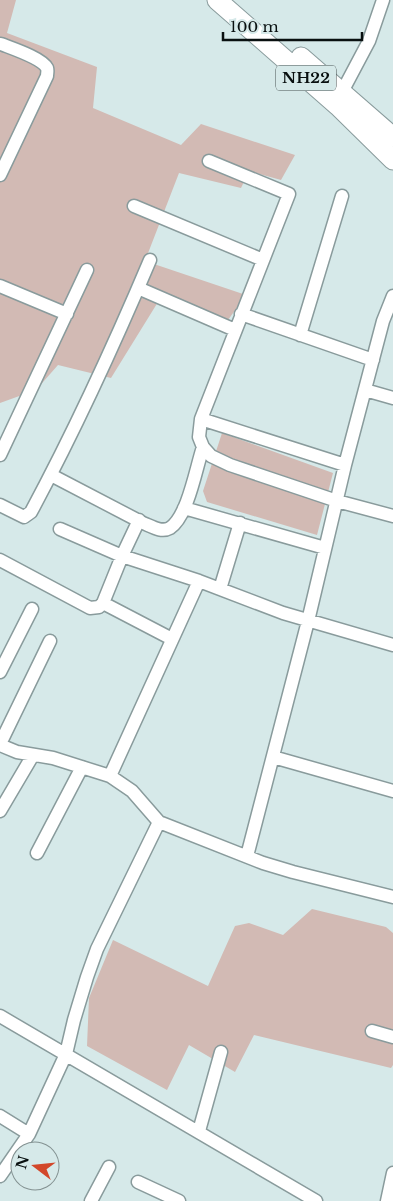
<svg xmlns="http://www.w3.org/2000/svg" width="393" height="1201" font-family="'Libre Baskerville',serif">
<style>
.green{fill:#d2bab4}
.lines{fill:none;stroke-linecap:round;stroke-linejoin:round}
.minor-casing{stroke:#899b9c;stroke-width:15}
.highway-casing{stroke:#899b9c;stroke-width:21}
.minor{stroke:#fff;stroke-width:12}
.highway{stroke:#fff;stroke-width:19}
.labels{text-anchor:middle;stroke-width:4.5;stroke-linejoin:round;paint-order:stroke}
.shield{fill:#d6e9e9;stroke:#465151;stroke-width:1}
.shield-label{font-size:15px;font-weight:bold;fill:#091010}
</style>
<rect width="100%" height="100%" fill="#d6e9e9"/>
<path class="green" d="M0,0H16L7,33L97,67L93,108L181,145L201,124L295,155L281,180L249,171L241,188L179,173L145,261L246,295L228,320L158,302L111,378L58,365L36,390L0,403Z
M222,433L333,473L317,535L207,502L203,491Z
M312,909L386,927L393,933V1065L391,1068L254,1035L235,1072L189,1045L167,1090L87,1046L89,998L113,940L208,986L235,926L249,923L283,935Z"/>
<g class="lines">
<defs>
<path id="minor" d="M342,92L369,41L383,0
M209,161L289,194L201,419L199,437L203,447L211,456L230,465L337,501L393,516
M0,175L47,76C47,73 48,71 47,68C42,58 11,48 1,44
M134,206L263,260
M0,286L67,314
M138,288L235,330
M241,314L373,360
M300,335L342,196
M365,390L393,398
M201,419L345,465
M0,455L87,270
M51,475L143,523C151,526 161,533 170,528C188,516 196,468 203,447
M0,505L24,517L31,512C75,430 114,345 150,260
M184,508L325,548
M139,520L122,556L103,603L172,639
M60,529L122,556L199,581
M0,560L90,608L99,607L103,603
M220,589L240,523
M0,672L32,609
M0,744L50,641
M0,745L17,752L53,758L110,776L132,791L159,822L263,863L293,872L393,897
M273,757L393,791
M110,776L199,581L283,613L393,645
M0,811L33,755
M37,853L82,767
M247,856L308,621L345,465L383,321L393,296
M0,1016L316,1201
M372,1031L393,1037
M0,1116L29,1134L0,1176
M199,1131L221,1052
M29,1134L66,1054L74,1020L87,977L97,949L159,822
M138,1182L179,1201
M91,1201L109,1167
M387,1201L393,1173"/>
<path id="highway" d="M217,0L338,106L393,160
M301,57L393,137"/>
</defs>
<use href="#minor" class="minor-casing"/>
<use href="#highway" class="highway-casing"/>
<use href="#minor" class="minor"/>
<use href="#highway" class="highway"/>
</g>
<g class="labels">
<rect class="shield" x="276" y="65.5" width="60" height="25" rx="4"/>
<g class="shield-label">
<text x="306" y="83">NH22</text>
</g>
</g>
<g transform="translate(35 1166) rotate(286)"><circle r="24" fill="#d6e9e9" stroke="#849292"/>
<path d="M0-4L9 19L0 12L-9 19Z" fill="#d2472a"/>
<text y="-8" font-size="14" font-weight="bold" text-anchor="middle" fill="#091010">N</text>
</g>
<path d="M223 32v8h139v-8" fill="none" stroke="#091010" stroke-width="2.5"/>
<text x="230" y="32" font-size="15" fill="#091010" stroke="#d6e9e9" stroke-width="4" paint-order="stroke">100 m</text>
</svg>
========================
How many lines of these entries contain the string "height"? Reply with the number alone.

— Exercise solution —
3